PROLOGUE
Xavier “Zay” Woods
“Fuck!” I hopped out the black SUV before the driver could even finish opening the door.
“Zay, calm down. We’re here now. Relax,” he said calmly, as if my heart hadn’t tried to escape out of my chest.
I ignored him as I jogged past him and up the sidewalk toward the brick building. The sound of my boots echoed off the concrete. The parking lot was packed with cars that lined up crookedly with their hazards blinking—other parents who appeared to be late like me stepped out of them.
All theresponsibleparents were already inside.
My phone buzzed in my pocket for the third time since I’d hopped out of the jet and jumped straight into the SUV. I ignored it again. Between studios, meetings, and emails, everything blurred lately. Cities stopped feeling like adventures and started to feel like stopovers. L.A., Atlanta, New York, then back again. My life ran on departure times and deadlines, yet somehow, I was always behind.
I was exhausted. I hadn’t slept for two days. My body felt like it was vibrating.
But I was gonna make this.
I was out of breath by the time I reached the door. A woman with orange hair and a small frame happened to reach the door as soon as I had. Both out of breath, we sighed and let out soft chuckles with one another. I felt that she shared my same thoughts about running late. I held the door open for her, and she walked in quietly as I followed.
The high school looked more like a college campus. It didn’t look like the high school in Detroit I went to—well, at least from what I recalled from the days I had shown up. I hardly went after my mother died when I was in the ninth grade, but after I got out of jail for beating my stepfather’s ass, I would show up a few times just to get breakfast.
That was before I gathered the courage to speak to my first love again after I got locked up so fast that I had no time to explain to her what happened. That I never meant to just disappear. I didn’t have her address and couldn’t remember her number by heart, either. I had to wait until I got out to hit her up on Myspace, and even then, it took me a while. I thought she would cuss me out or ignore me altogether, but she was the sweetest about it. That, and also, she had heard things about me. She’d heard that I slept on buses after my car got towed with all my things inside, sold dope with my homeboys, and tried my best to make my music happen. She snuck me into her bedroom window almost every night after that.

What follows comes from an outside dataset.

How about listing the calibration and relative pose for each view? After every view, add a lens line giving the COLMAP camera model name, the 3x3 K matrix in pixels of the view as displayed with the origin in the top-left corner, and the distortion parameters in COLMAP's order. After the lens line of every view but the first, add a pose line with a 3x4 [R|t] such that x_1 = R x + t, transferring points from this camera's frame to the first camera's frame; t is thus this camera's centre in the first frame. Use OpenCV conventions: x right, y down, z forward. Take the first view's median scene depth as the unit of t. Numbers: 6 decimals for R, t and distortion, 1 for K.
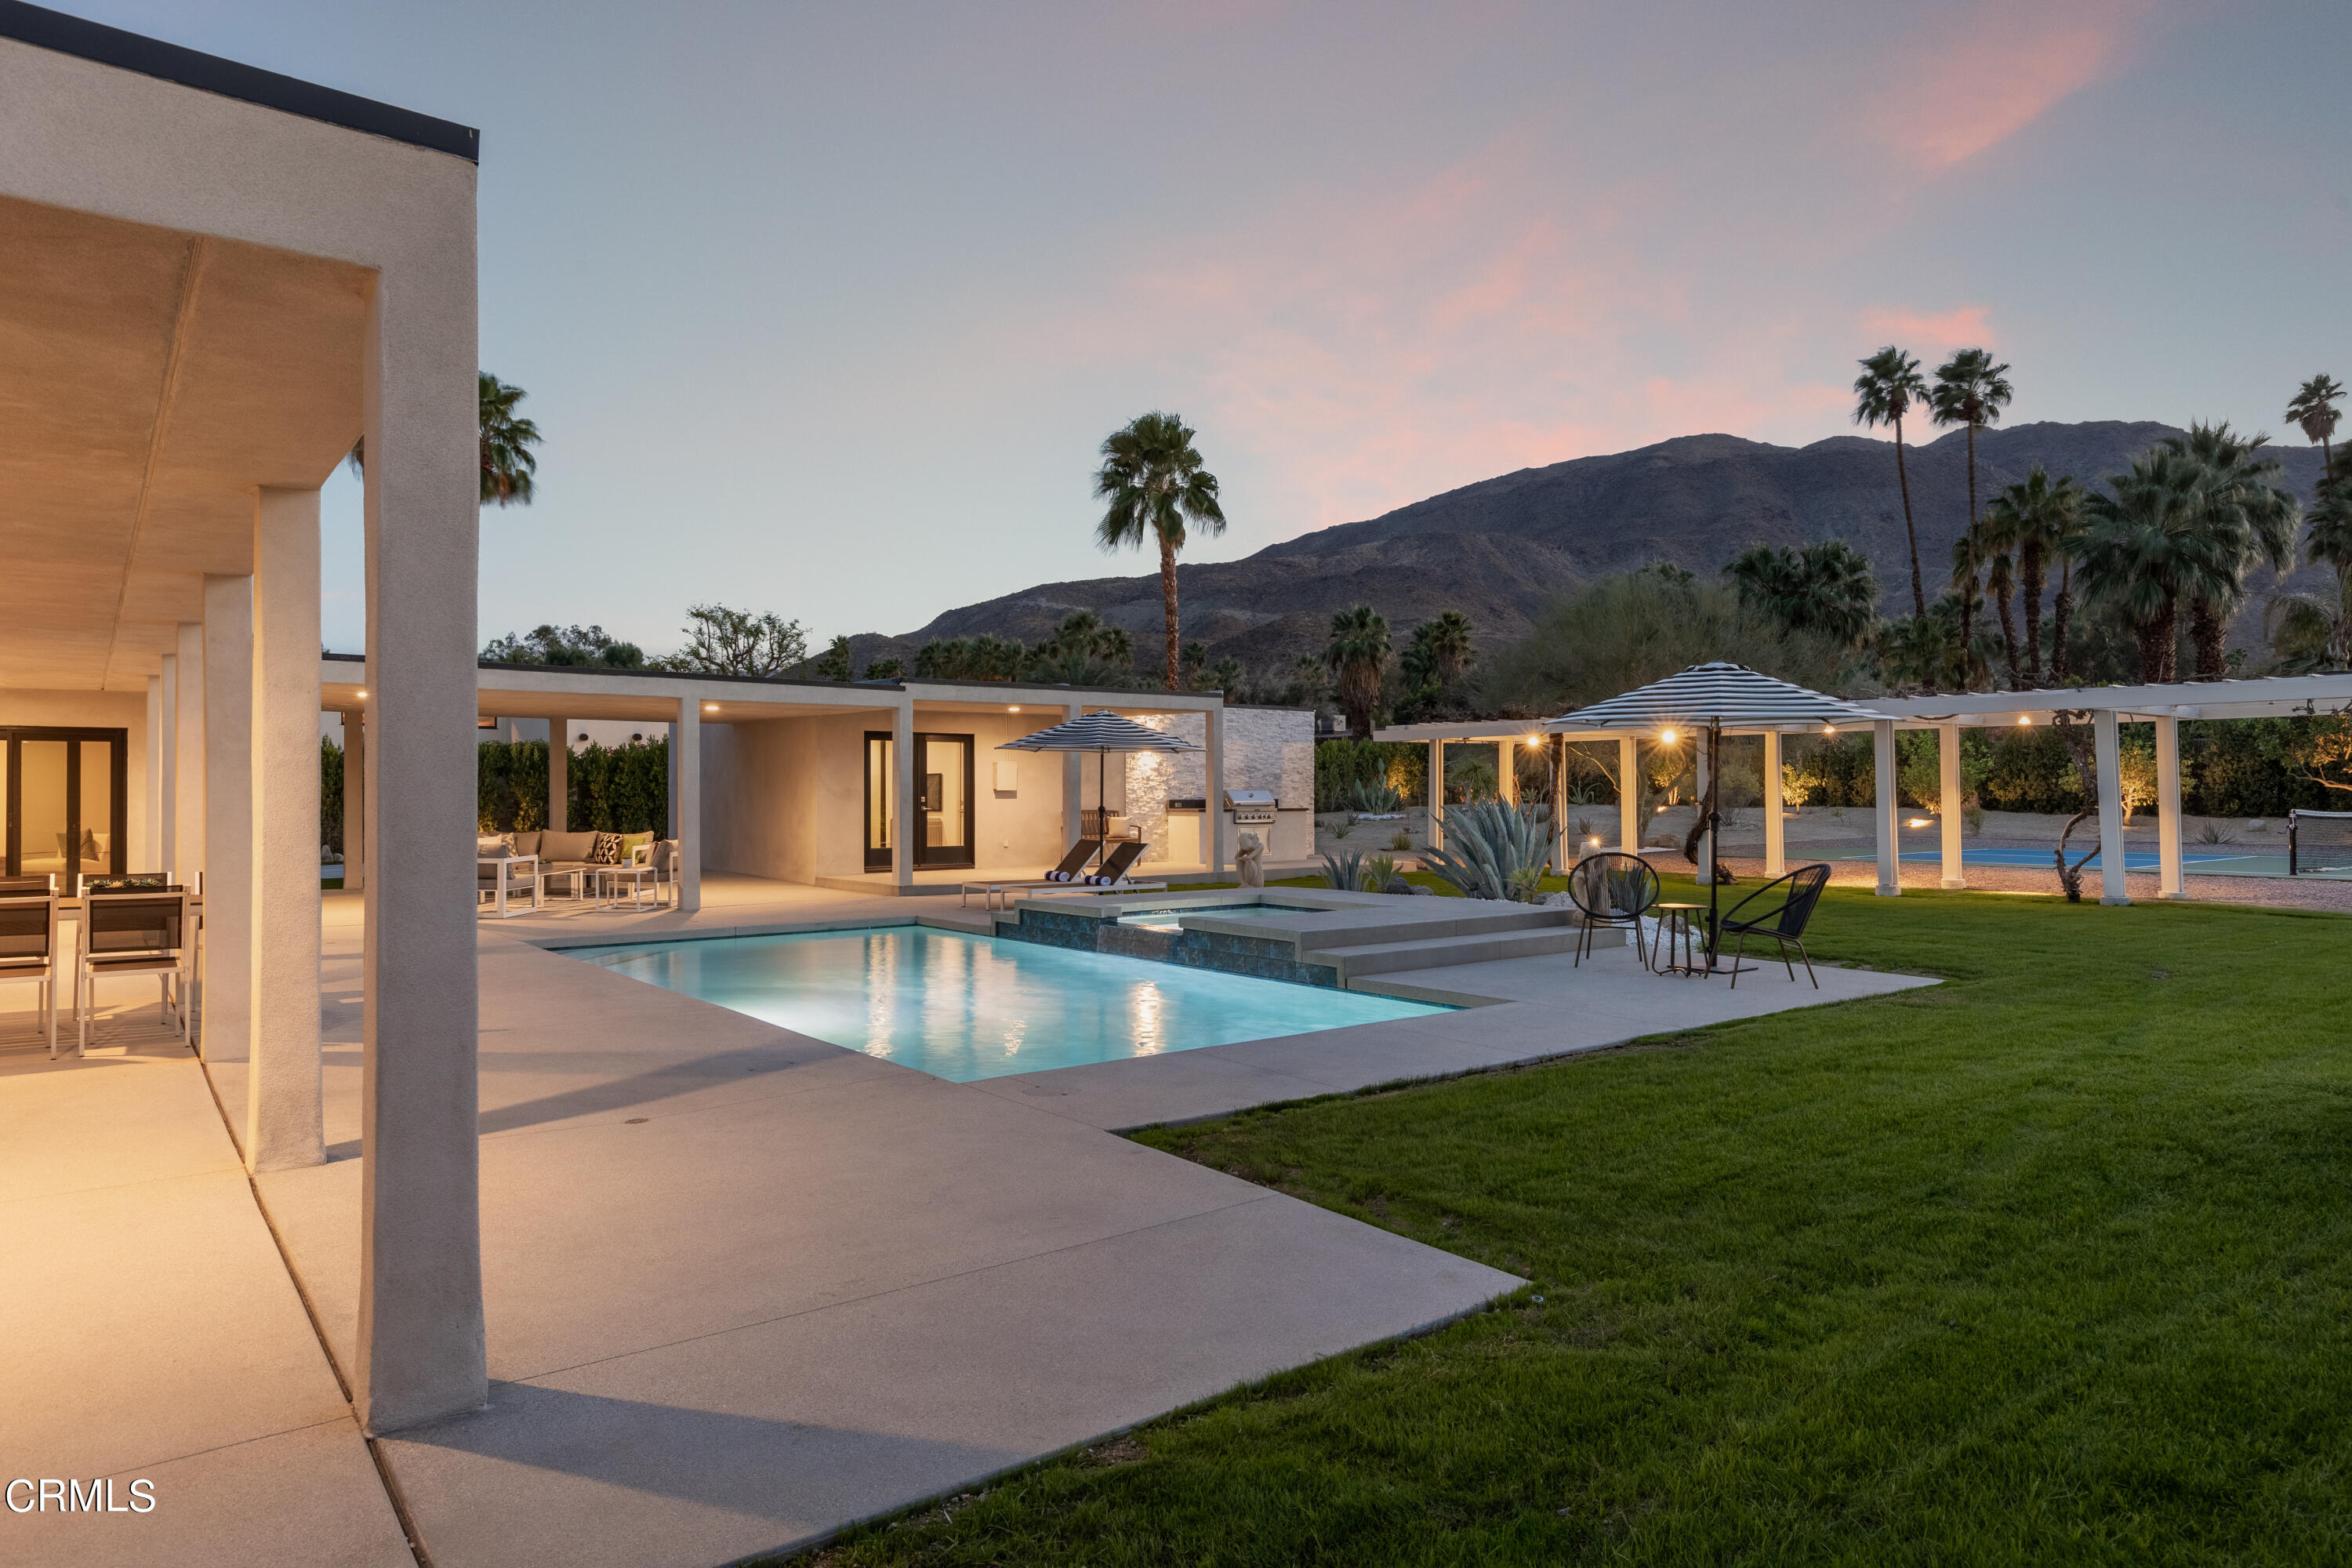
lens RADIAL K [[1439.2, 0, 1179.7], [0, 1439.2, 767.8], [0, 0, 1]] dist [-0.001681, 0.000197]
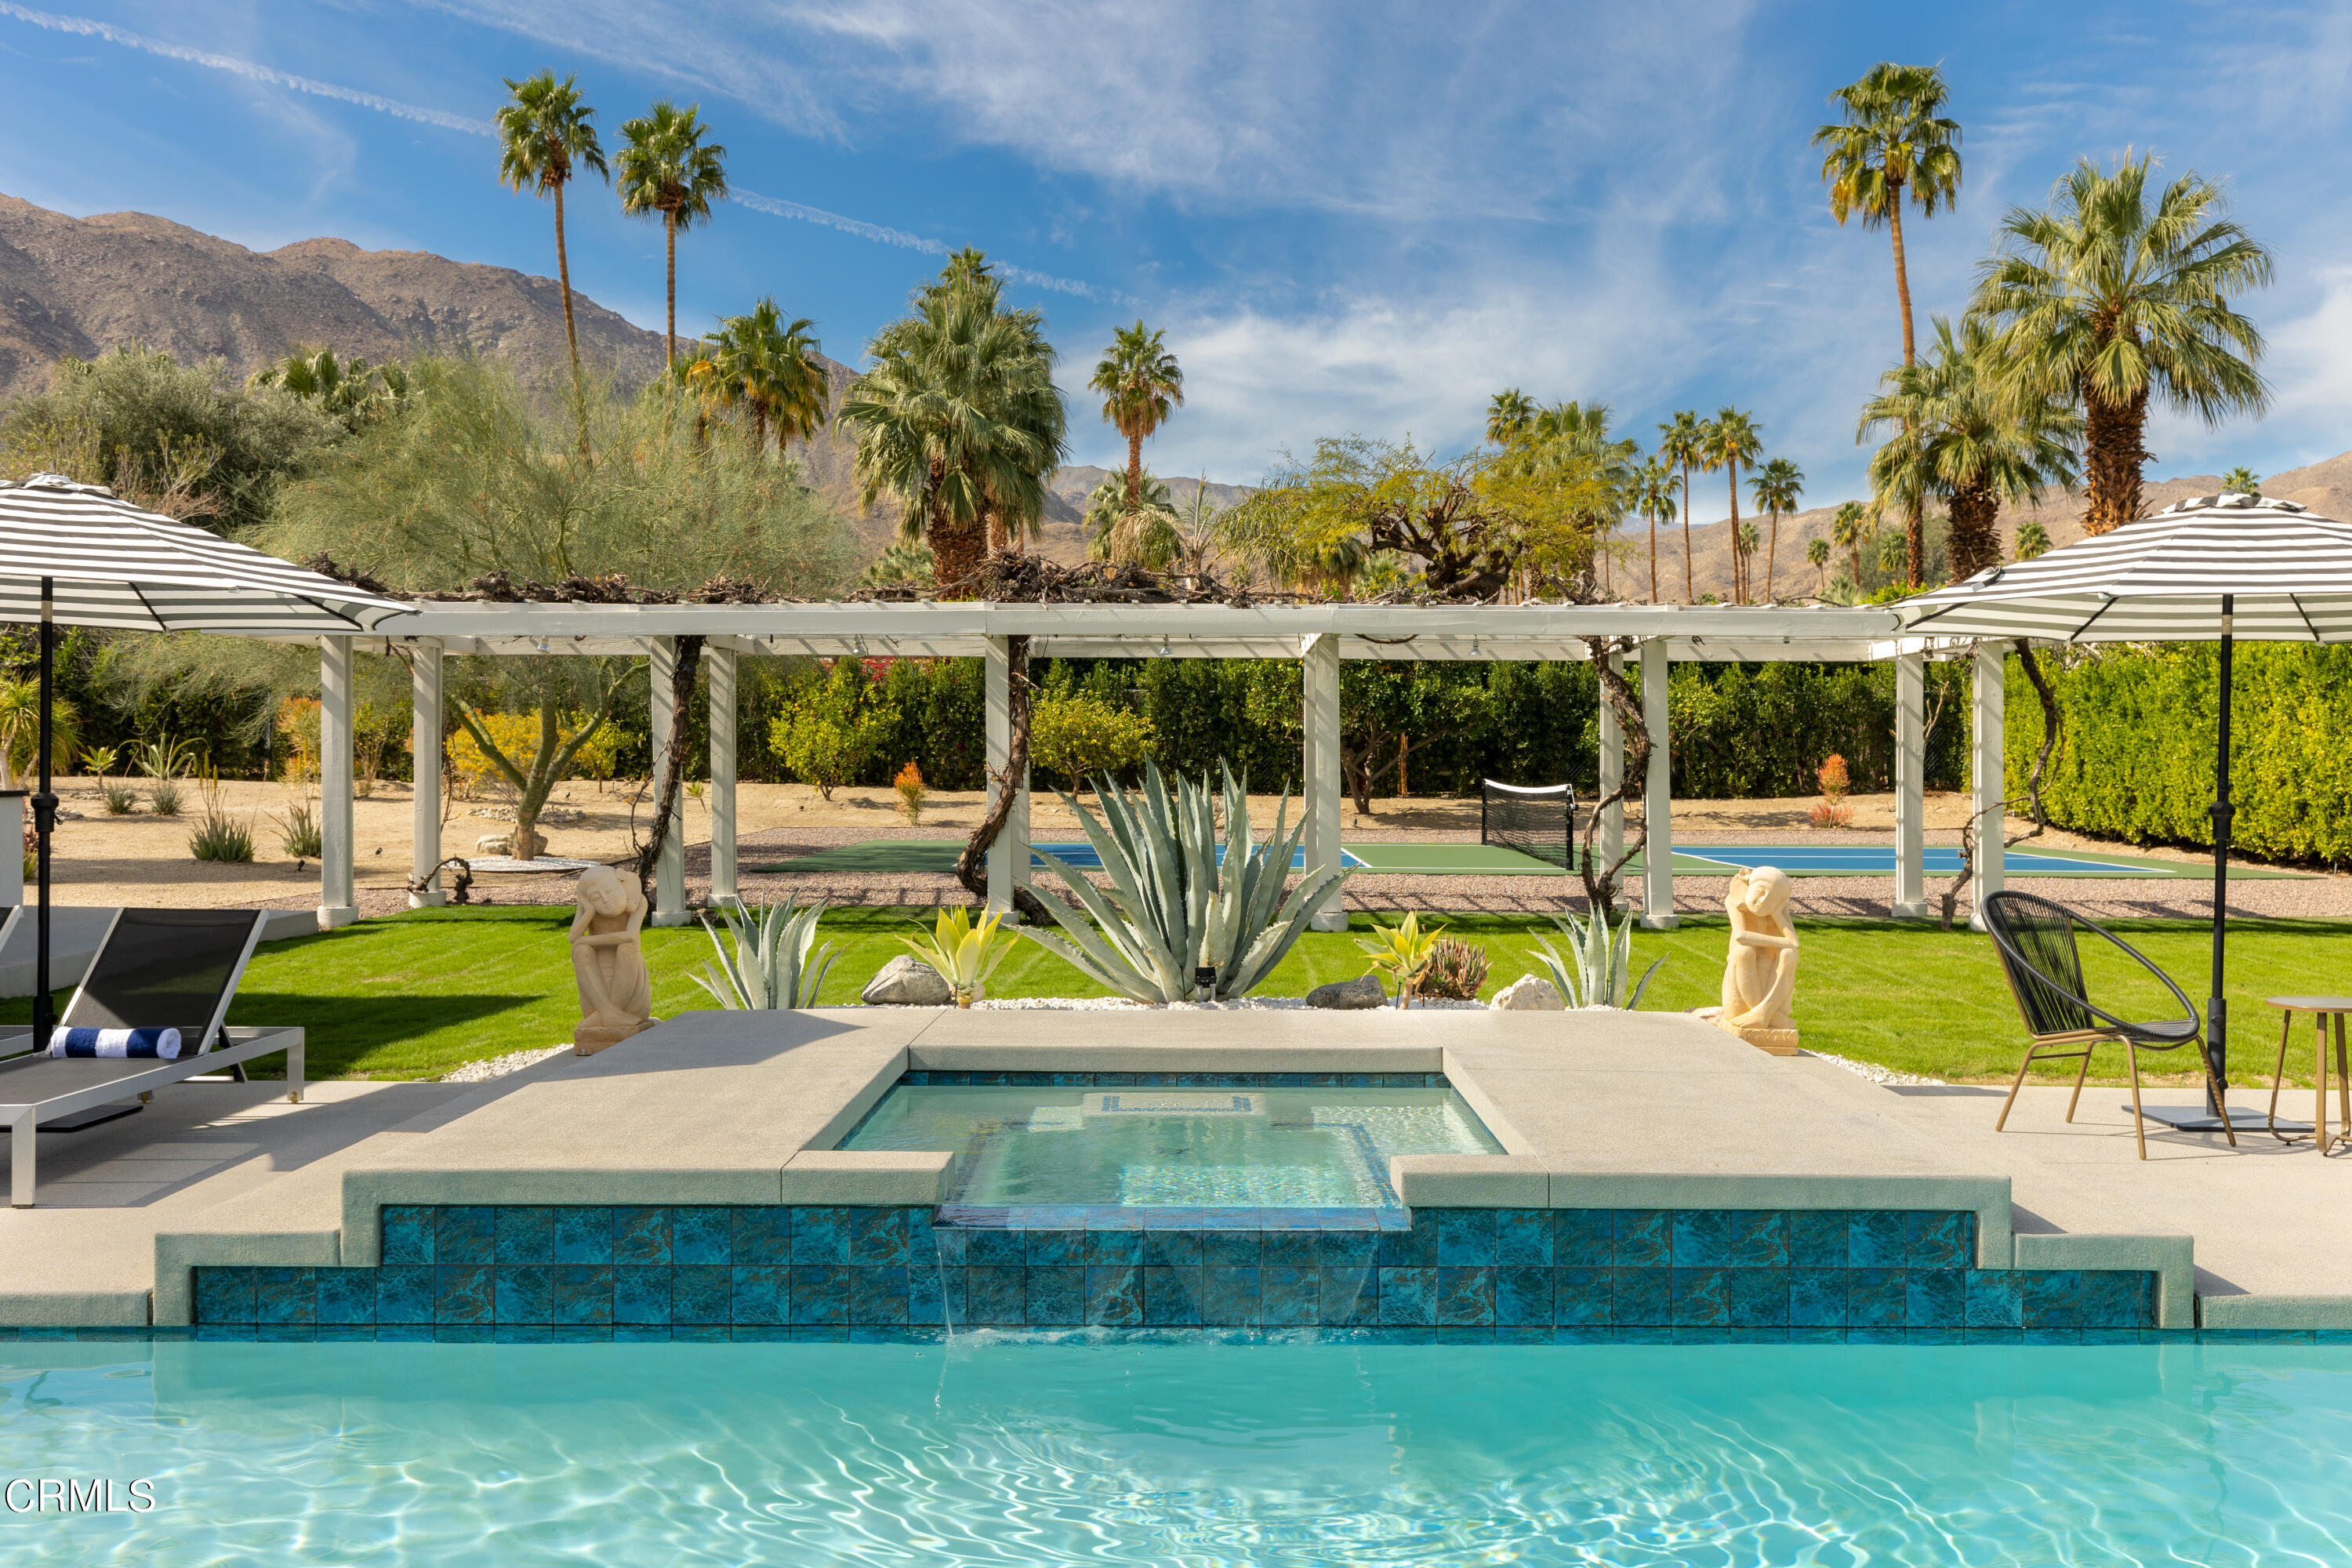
lens RADIAL K [[2120.0, 0, 1170.7], [0, 2120.0, 781.5], [0, 0, 1]] dist [0.007113, 0.007339]
pose [[0.622808, -0.003313, 0.782368, -0.091063], [-0.017748, 0.999674, 0.018362, 0.004581], [-0.782174, -0.025321, 0.622546, 0.193504]]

Smiling at the memory, I slowed my pace once I reached the auditorium doors and placed my palms on my knees.
“Get it together,” I whispered to myself, out of breath. “Just breathe.” I straightened, rolled my shoulders back, and pushed one of the heavy doors open slowly, careful not to let it creak.
The sound of the music hit me first. I recognized it immediately. It was the same tune that my daughter had rehearsed for months, all for this big day.
A single piano note softly stretched through the space as it trembled. I froze in the doorway and didn’t even bother to look around for a seat. I couldn’t miss it. It was too important.
The lights were dim, but the stage was illuminated. I put my back against the wall and waited.
The room was quiet as it silently waited for what would come next.
Then, my daughter stepped into the spotlight.
Yana looked taller somehow. Her hair was in a curly ponytail that fell down her back. She wore a white dress with gold wings, since her character was the main angel in the play. Her shoulders were back, and she held her head high. She didn’t hide that time. Over the past year, her confidence had grown tremendously.
The mic caught the slight inhale before she sang, and when her voice came out clearly—strong and steady—it damn near knocked the breath out of me.
I swallowed hard.
She joined the drama club after we met. After everything came out.
Her mother, Princess, told me she’d always liked to sing but never wanted to be seen. She had been too shy, too unsure. As I watched her then, owning the stage, I felt something split open in my chest.
I hated that I missed out on her growing up.
I hadn’t known that her mother was pregnant, but when Princess Love Melendez—now known as best-selling author Love Tate—would bring me warm plates of her mother’s cooking during those Detroit winter nights in her bedroom, I knew something special would come out of it. When we reconnectedlast year on her book-to-film adaptation, it all came out. I was upset for a while, and it took some time to process. But when I first looked into my daughter’s eyes and saw my mother’s, . . . that heaviness I’d felt inside of me since my mother’s passing had lifted. I knew then that I would do anything for my baby girl. That included learning to forgive her mother, who was also young and made the decision she thought was best at the time.
Princess told me she kept the secret because she didn’t want me to have to choose between them and my music, which I had strived for. I had also told her that I couldn’t see myself being a father because I never had one. Between not knowing my biological one and my stepfather using me as his personal punching bag, I couldn’t see myself doing either to my own.
I watched as Yana’s eyes swept the crowd, and I saw a flicker of uncertainty. She scanned the room from right to left until her eyes finally found me.
When they did, her whole body changed.
Her confidence snapped back into place like muscle memory. She smiled and tapped two fingers against her right eyebrow as she sang louder. That gesture had become our inside joke between just the two of us to signal to each other that everything was okay. She started it when she noticed that, when I was under pressure, I instinctively swiped my eyebrows with two fingers. Whenever she caught it, she would smile and tap fingers against hers.